XML 43 R19.htm IDEA: XBRL DOCUMENT v3.8.0.1
INCOME TAXES:
9 Months Ended
Dec. 31, 2017
Income Tax Disclosure [Abstract]  
INCOME TAXES:
INCOME TAX:
 
On December 22, 2017, the United States (“U.S.”) enacted significant changes to U.S. tax law following the passage of H.R.1, “An Act to Provide for Reconciliation Pursuant to Titles II and V of the Concurrent Resolution on the Budget for Fiscal Year 2018” (the “Tax Act”) (previously known as “The Tax Cuts and Jobs Act”).  The Tax Act included significant changes to existing tax law, including a permanent reduction to the U.S. federal corporate income tax rate from 35% to 21%, a one-time repatriation tax on deferred foreign income (“Transition Tax”), and numerous other changes to business-related deductions. 

The permanent reduction to the U.S. federal corporate income tax rate from 35% to 21% is effective January 1, 2018 (the “Effective Date”).  Because the Effective Date does not fall on the first day of our fiscal year, we are required to apply a blended tax rate for the entire fiscal year by applying a prorated percentage of the number of days before and after the Effective Date.  As a result of the Tax Act, we have determined that our U.S. federal statutory corporate income tax rate will be 31.5% for the fiscal year ending March 31, 2018.

We recorded a $20.3 million benefit for the remeasurement of net deferred tax liabilities, which was included in income tax expense (benefit) in the Company's Condensed Consolidated Statements of Operations. We remeasured our deferred taxes to reflect the reduced Federal tax rate that will apply when these deferred taxes are settled or realized in future periods. To calculate the remeasurement of deferred taxes we estimated the periods during which the existing deferred taxes will be settled or realized. The remeasurement of deferred taxes included in our condensed consolidated financial statements will be subject to further revisions if our current estimates are different from our actual future operating results.

Given the Company's aggregate deficit related to foreign earnings and profits, we have determined that the Company will not incur a Transition Tax liability.

On December 22, 2017, the SEC issued Staff Accounting Bulletin 118 (“SAB 118”) which provides guidance on accounting for the tax effects of the Tax Act.  The SEC staff (the “Staff”) recognized that a registrant’s review of certain income tax effects of the Tax Act may be incomplete at the time financial statements are issued for the reporting period that includes the enactment date, including interim periods therein. If a company does not have the necessary information available, prepared or analyzed for certain income tax effects of the Tax Act, SAB 118 allows a company to report provisional numbers and adjust those amounts during the measurement period not to extend beyond one year. The adjustments to net deferred tax liabilities are provisional amounts estimated based on information available as of December 31, 2017. These amounts are subject to change as we obtain information necessary to complete the calculations. We will recognize any changes to the provisional amounts as we refine our estimates of the cumulative temporary differences, including those related to immediate deduction for qualified property, and our interpretations of the application of the Tax Act.

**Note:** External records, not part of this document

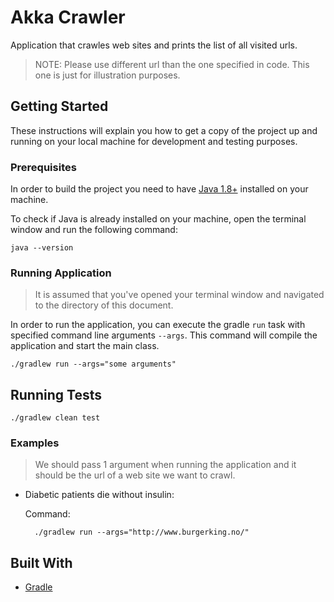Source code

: # Akka Crawler

Application that crawles web sites and prints the list of all visited urls. 

>NOTE: Please use different url than the one specified in code. This one is just for illustration purposes.

## Getting Started

These instructions will explain you how to get a copy of the project up and running on your local machine for 
development and testing purposes.

### Prerequisites

In order to build the project you need to have [Java 1.8+](http://www.oracle.com/technetwork/java/javase/downloads/index.html) 
installed on your machine.

To check if Java is already installed on your machine, open the terminal window and run the following command:

    java --version
    
### Running Application 

> It is assumed that you've opened your terminal window and navigated to the directory of this document.

In order to run the application, you can execute the gradle `run` task with specified command line arguments `--args`. 
This command will compile the application and start the main class. 

    ./gradlew run --args="some arguments"

## Running Tests

    ./gradlew clean test

### Examples

> We should pass 1 argument when running the application and it should be the url of a web site we want to crawl.

* Diabetic patients die without insulin: 

    Command:
        
        ./gradlew run --args="http://www.burgerking.no/"
        
## Built With

* [Gradle](https://gradle.org)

We continue to review the anticipated impacts of the global intangible low taxed income (“GILTI”) and base erosion anti-abuse tax (“BEAT”) on the Company, which are not effective until fiscal year 2019.  The Company has not recorded any impact associated with either GILTI or BEAT in the tax rate for the third quarter of fiscal year 2018. 

Within the calculation of its annual effective tax rate the Company has used assumptions and estimates that may change as a result of future guidance, interpretation, and rule-making from the Internal Revenue Service, the SEC, and the FASB and/or various other taxing jurisdictions.  For example, the Company anticipates that the U.S. state jurisdictions will continue to determine and announce their conformity to the Tax Act, which could have an impact on the annual effective tax rate.

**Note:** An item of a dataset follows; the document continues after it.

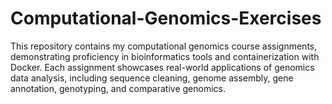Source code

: # Computational-Genomics-Exercises

This repository contains my computational genomics course assignments, demonstrating proficiency in bioinformatics tools and containerization with Docker. Each assignment showcases real-world applications of genomics data analysis, including sequence cleaning, genome assembly, gene annotation, genotyping, and comparative genomics.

In determining the quarterly provision for income taxes, the Company makes its best estimate of the effective income tax rate expected to be applicable for the full fiscal year.  The estimated effective income tax rate for the current fiscal year is impacted by nondeductible stock-based compensation, state income taxes, research tax credits, and losses in foreign jurisdictions.  State income taxes are influenced by the geographic and legal entity mix of the Company’s U.S. income as well as the diversity of rules among the states.  The Company does not record a tax benefit for certain foreign losses due to uncertainty of future utilization.

As a result of adopting ASU 2016–09 during the first quarter of the current fiscal year, all excess tax benefits and deficiencies from stock–based compensation are recognized as income tax benefit and expense in the Company’s Condensed Consolidated Statement of Operations in the reporting period in which they occur. For the three months and nine months ended December 31, 2017, the Company recognized discrete income tax expense of $0.1 million and benefit of $1.9 million, respectively, related to net excess tax benefits and deficiencies.